We are continuing to work with the storage vendors to prevent project storage outages. The ongoing migration of project storage from Lustre to VAST systems will reduce the impact when one of the shared file systems has issues.  

Degraded performance on Phoenix storage

Dear Phoenix users,

Summary: The project storage system on Phoenix (/storage/coda1) is slower than normal, due to heavy use and hard drive failures. The rebuild process to spare hard drives is ongoing; until it is complete, some users might experience slower file access on the project storage.

Details: Two hard drives that support the /storage/coda1 project storage failed on 1-July at 3:30am and 9:20am forcing a rebuild of the data to spare drives. This rebuild usually takes 24-30 hours to complete. We are closely monitoring the rebuilding process, which we expect to complete on July 2 around noon. In addition, we are temporarily moving file services from one metadata server to another and back to rebalance the load across all available systems.

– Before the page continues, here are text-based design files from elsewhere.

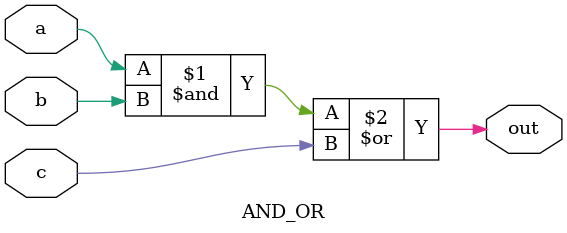
<source format=v>
module AND_OR(a, b, c, out);
	input a, b, c;
	output out;
	assign out = (a & b) | c;
endmodule
</source>
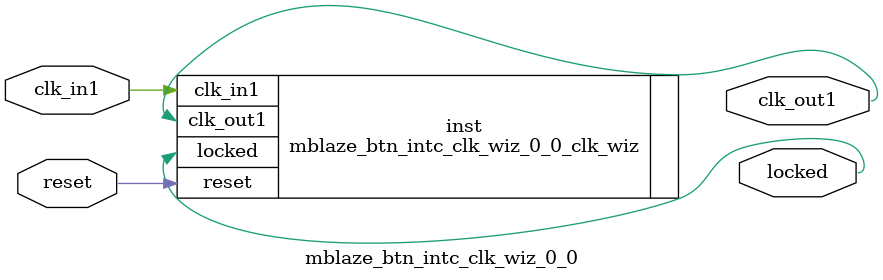
<source format=v>


`timescale 1ps/1ps

(* CORE_GENERATION_INFO = "mblaze_btn_intc_clk_wiz_0_0,clk_wiz_v6_0_4_0_0,{component_name=mblaze_btn_intc_clk_wiz_0_0,use_phase_alignment=true,use_min_o_jitter=false,use_max_i_jitter=false,use_dyn_phase_shift=false,use_inclk_switchover=false,use_dyn_reconfig=false,enable_axi=0,feedback_source=FDBK_AUTO,PRIMITIVE=MMCM,num_out_clk=1,clkin1_period=10.000,clkin2_period=10.000,use_power_down=false,use_reset=true,use_locked=true,use_inclk_stopped=false,feedback_type=SINGLE,CLOCK_MGR_TYPE=NA,manual_override=false}" *)

module mblaze_btn_intc_clk_wiz_0_0 
 (
  // Clock out ports
  output        clk_out1,
  // Status and control signals
  input         reset,
  output        locked,
 // Clock in ports
  input         clk_in1
 );

  mblaze_btn_intc_clk_wiz_0_0_clk_wiz inst
  (
  // Clock out ports  
  .clk_out1(clk_out1),
  // Status and control signals               
  .reset(reset), 
  .locked(locked),
 // Clock in ports
  .clk_in1(clk_in1)
  );

endmodule

</source>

Impact: Access to files is slower than usual during the drive rebuild and metadata server migration process. There is no data loss for any users. For the affected users, the degradation of performance can be observed on the login as well as compute nodes. The file system will continue to be operational while the rebuilds are running in the background. Access to the Phoenix cluster is not impacted, and the scheduler is processing jobs at a normal rate.

We thank you for your patience as we are working to solve the problem.